Loan Flipping
A predatory lending practice in which a lender repeatedly refinances a borrower's loan, generating fees each time while providing minimal financial benefit to the borrower.
Also known as: predatory refinancing, serial refinancing fraud, mortgage flipping
Last reviewed: 1 June 2026
Loan flipping is a form of predatory lending in which a borrower is repeatedly persuaded to refinance an existing loan — often a home equity or mortgage product — with a new loan from the same or affiliated lender. Each refinancing generates origination fees, points, and other charges that are rolled into the new loan balance, steadily eroding the borrower's equity while providing little or no benefit in terms of interest rate or payment reduction.
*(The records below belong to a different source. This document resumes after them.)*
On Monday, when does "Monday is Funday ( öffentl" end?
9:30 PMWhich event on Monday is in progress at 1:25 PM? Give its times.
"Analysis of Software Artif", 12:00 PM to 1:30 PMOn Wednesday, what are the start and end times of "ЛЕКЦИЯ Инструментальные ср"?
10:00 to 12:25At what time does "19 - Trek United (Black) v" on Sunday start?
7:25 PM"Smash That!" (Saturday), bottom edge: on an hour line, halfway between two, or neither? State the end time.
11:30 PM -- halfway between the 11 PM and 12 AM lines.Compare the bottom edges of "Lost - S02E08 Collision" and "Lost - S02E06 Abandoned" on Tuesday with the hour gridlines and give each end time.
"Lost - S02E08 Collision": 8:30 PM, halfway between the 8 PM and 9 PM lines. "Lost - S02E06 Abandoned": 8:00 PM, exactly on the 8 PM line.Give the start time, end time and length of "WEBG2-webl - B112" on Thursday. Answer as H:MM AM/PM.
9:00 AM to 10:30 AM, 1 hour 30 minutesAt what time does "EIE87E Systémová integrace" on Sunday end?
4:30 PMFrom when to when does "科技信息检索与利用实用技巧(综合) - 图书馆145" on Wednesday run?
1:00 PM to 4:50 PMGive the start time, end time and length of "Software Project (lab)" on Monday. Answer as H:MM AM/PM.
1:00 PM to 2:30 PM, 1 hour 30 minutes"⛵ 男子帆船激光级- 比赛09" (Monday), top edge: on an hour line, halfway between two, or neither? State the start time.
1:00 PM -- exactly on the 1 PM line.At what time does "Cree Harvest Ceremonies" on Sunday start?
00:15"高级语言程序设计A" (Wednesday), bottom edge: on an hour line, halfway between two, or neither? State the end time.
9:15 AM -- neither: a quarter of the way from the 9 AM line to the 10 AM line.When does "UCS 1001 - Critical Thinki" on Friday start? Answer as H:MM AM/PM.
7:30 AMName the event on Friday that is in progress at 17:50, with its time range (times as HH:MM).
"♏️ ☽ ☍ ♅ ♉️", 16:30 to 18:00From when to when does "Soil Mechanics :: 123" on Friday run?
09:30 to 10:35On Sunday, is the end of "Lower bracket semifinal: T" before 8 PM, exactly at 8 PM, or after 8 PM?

Lenders engaged in loan flipping may aggressively solicit existing customers with offers of cash or lower payments that obscure the long-term cost. Vulnerable borrowers — older homeowners with substantial equity, those with poor financial literacy, or those in financial distress — are disproportionately targeted.
Over multiple flips, a borrower who started with significant home equity may find themselves deeply underwater. Loan flipping can cross the line from predatory practice into outright fraud when lenders misrepresent the terms, forge signatures, or falsify income documentation to facilitate approvals.
Examples
- An elderly homeowner is contacted by their lender four times in three years about refinancing opportunities; each refinance generates substantial fees rolled into the balance, and after three years the homeowner has less equity than when they started despite making all payments.